> _Document extract_:

But, it is quite short for a 98mm nozzle. and still has a 2.87 or .75"(i think) exit diameter.

 

[bobkrech]

Does anyone know how well the nozzles of commercial hobby motors (e.g., AeroTech, CTI) are optimized? My guess is that it is somewhat of a grab-bag to keep costs down.

Does anyone make a nozzle with the classic de Laval design instead of the conic nozzle?

Greg

Regardless of what a wiki say, a de Leval nozzle is simply a converging/diverging nozzle. The diverging nozzle can be either a straight conical or a bell exhaust nozzle.

Conical nozzles are just as good in expanding gas as parabolic nozzle and are simplier to make. The reason why pros go to bell nozzles is that they are shorter and lighter, but they are more expensive and the shape must be properly designed to get proper expansion and efficiency.

Bob

 

[r1dermon]

A few questions, Cjl, if the nozzle is mach 3, how do rockets go mach 4 and mach 5. Surely some nozzles achieve mach 5 in the nozzle. (or you couldnt go that fast.)

Some say, they are hardly less efficient than a nozzle'd rocket, achieving 86% efficiency..

> _Action item 1_:
Translate this sentence from the rocket nozzle discussion into Spanish: "The reason why pros go to bell nozzles is that they are shorter and lighter, but they are more expensive and the shape must be properly designed to get proper expansion and efficiency."
> _Action item 2_:
Write the next few lines of the rocket nozzle discussion, picking up after its final sentence.

[Collection entries]
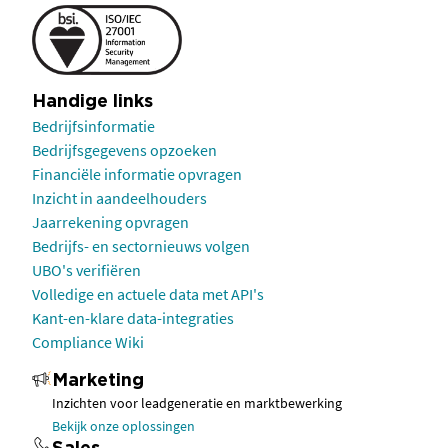
Handige links
Bedrijfsinformatie
Bedrijfsgegevens opzoeken
Financiële informatie opvragen
Inzicht in aandeelhouders
Jaarrekening opvragen
Bedrijfs- en sectornieuws volgen
UBO's verifiëren
Volledige en actuele data met API's
Kant-en-klare data-integraties
Compliance Wiki
Marketing
Inzichten voor leadgeneratie en marktbewerking
Bekijk onze oplossingen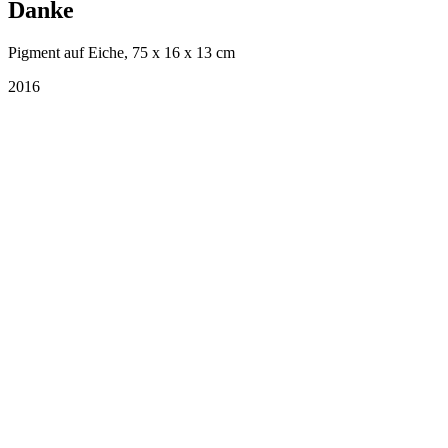
Danke
Pigment auf Eiche, 75 x 16 x 13 cm
2016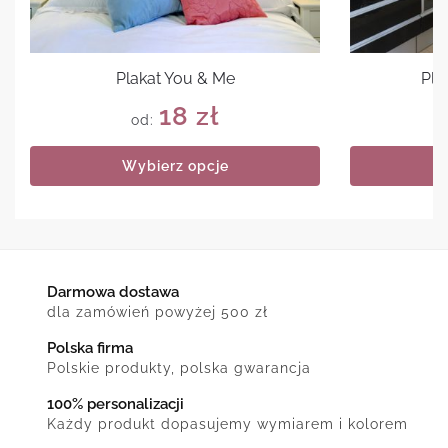
Plakat You & Me
Pla
18
zł
od:
Wybierz opcje
Darmowa dostawa
dla zamówień powyżej 500 zł
Polska firma
Polskie produkty, polska gwarancja
100% personalizacji
Każdy produkt dopasujemy wymiarem i kolorem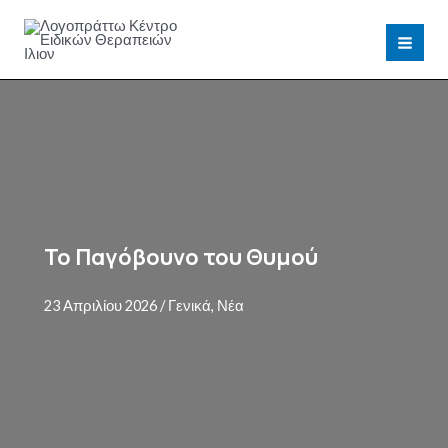
Μετάβαση
στο
MAI
περιεχόμενο
MEN
Το Παγόβουνο του Θυμού
23 Απριλίου 2026
/
Γενικά
,
Νέα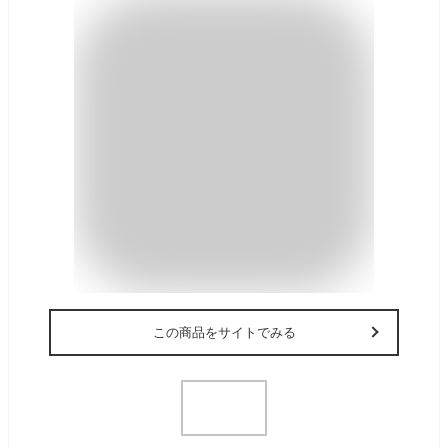
この商品をサイトでみる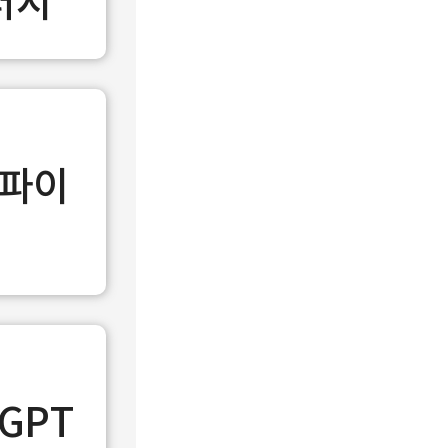
러시
 파이
GPT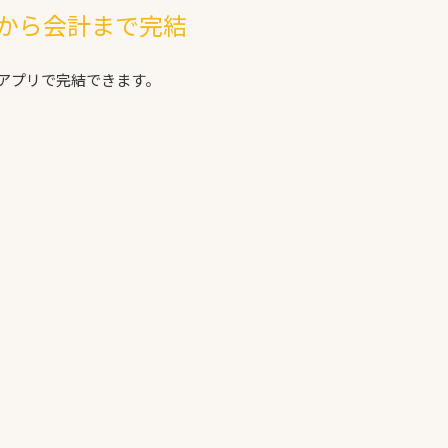
から会計まで完結
アプリで完結できます。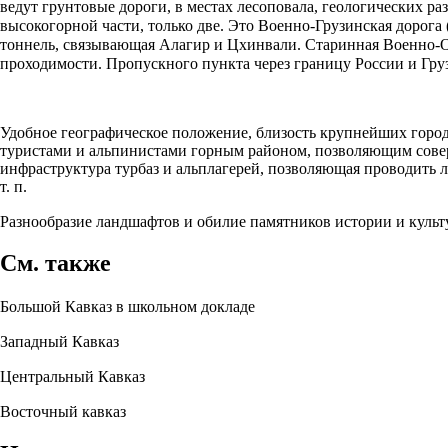
ведут грунтовые дороги, в местах лесоповала, геологических р
высокогорной части, только две. Это Военно-Грузинская дорога
тоннель, связывающая Алагир и Цхинвали. Старинная Военно-Ос
проходимости. Пропускного пункта через границу России и Груз
Удобное географическое положение, близость крупнейших горо
туристами и альпинистами горным районом, позволяющим совер
инфраструктура турбаз и альплагерей, позволяющая проводить 
т. п.
Разнообразие ландшафтов и обилие памятников истории и куль
См. также
Большой Кавказ в школьном докладе
Западный Кавказ
Центральный Кавказ
Восточный кавказ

> _Output 1_:
La razón por la que los profesionales optan por las toberas de campana es que son más cortas y ligeras, pero son más caras y la forma debe diseñarse adecuadamente para lograr una expansión y una eficiencia adecuadas.

> _Output 2_:
But i am curious how you determine if you obtain "chocked flow" before hitting the nozzle (causing realy bad problems.)

im very interested in these questions. Also, is your statement about nozzleless rockets pure conjecture, or is there quantifyable data which supports your statement? (in regards to 86% efficiency). also, what "sort" of efficiency are we talking about? im no chemist, but knowing what i know, and who i know, in the field of pyrotechnics, i know that certain chemical reactions may be more efficient in certain ratio's, however, a less efficient reaction sometimes results in a greater kinetic output...if that makes sense. so in that regard, in what way is a nozzle-less rocket more efficient? in creating thrust via transfer of thermal energy?

 

[AlphaHybrids]

Clay

dV = ve * ( ln (m0/m1) )


Edward

 

[butalane]

Clay,

Besides the obvious answer that Alpha provided, look at this link and pay special attention to "reference frames."
https://en.wikipedia.org/wiki/Relative_motion#Relative_motion

Nozzless motors rely on the acceleration of mass down the core to provide necessary mass flow. Their performance sucks.

 

[ClayD]

imAlso, is your statement about nozzleless rockets pure conjecture, or is there quantifyable data which supports your statement?

No, my statement doesnt meet the definition of conjecture. "Some Say" not Clayd Say... so it is hearsay. I would believe the source of the comment to be beyond conjecture, but nevertheless i dont personaly know the people or the facts.

It was merely a posed statement, made in light to open disscusion of its efficiencey..

In a later post, the builder, Fori, offers the following to address the performance of nozzleless designs.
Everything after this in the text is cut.